**WHAT YOU ARE ASKED TO DO:** Rewrite the text lines of the listing below as a single numbered list, omitting blank lines. Leave the pictures out of the answer.

[Stored data entries]
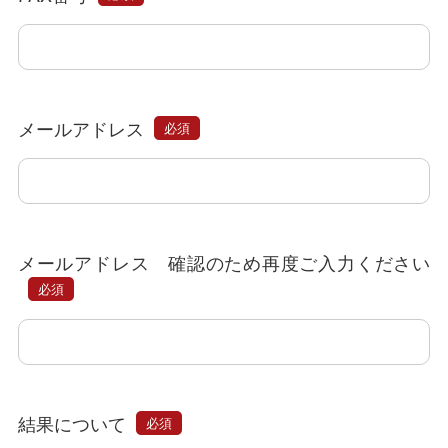
メールアドレス
必須
メールアドレス 確認のため再度ご入力ください
必須
結果について
必須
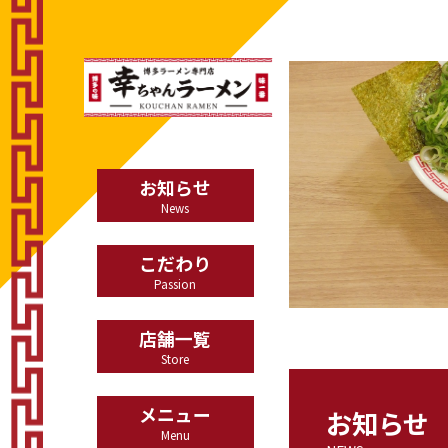
お知らせ
News
こだわり
Passion
店舗一覧
Store
メニュー
お知らせ
Menu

**RESULT OF THE TASK:**
1. メールアドレス
2. 必須
3. メールアドレス 確認のため再度ご入力ください
4. 必須
5. 結果について
6. 必須
7. お知らせ
8. News
9. こだわり
10. Passion
11. 店舗一覧
12. Store
13. メニュー
14. お知らせ
15. Menu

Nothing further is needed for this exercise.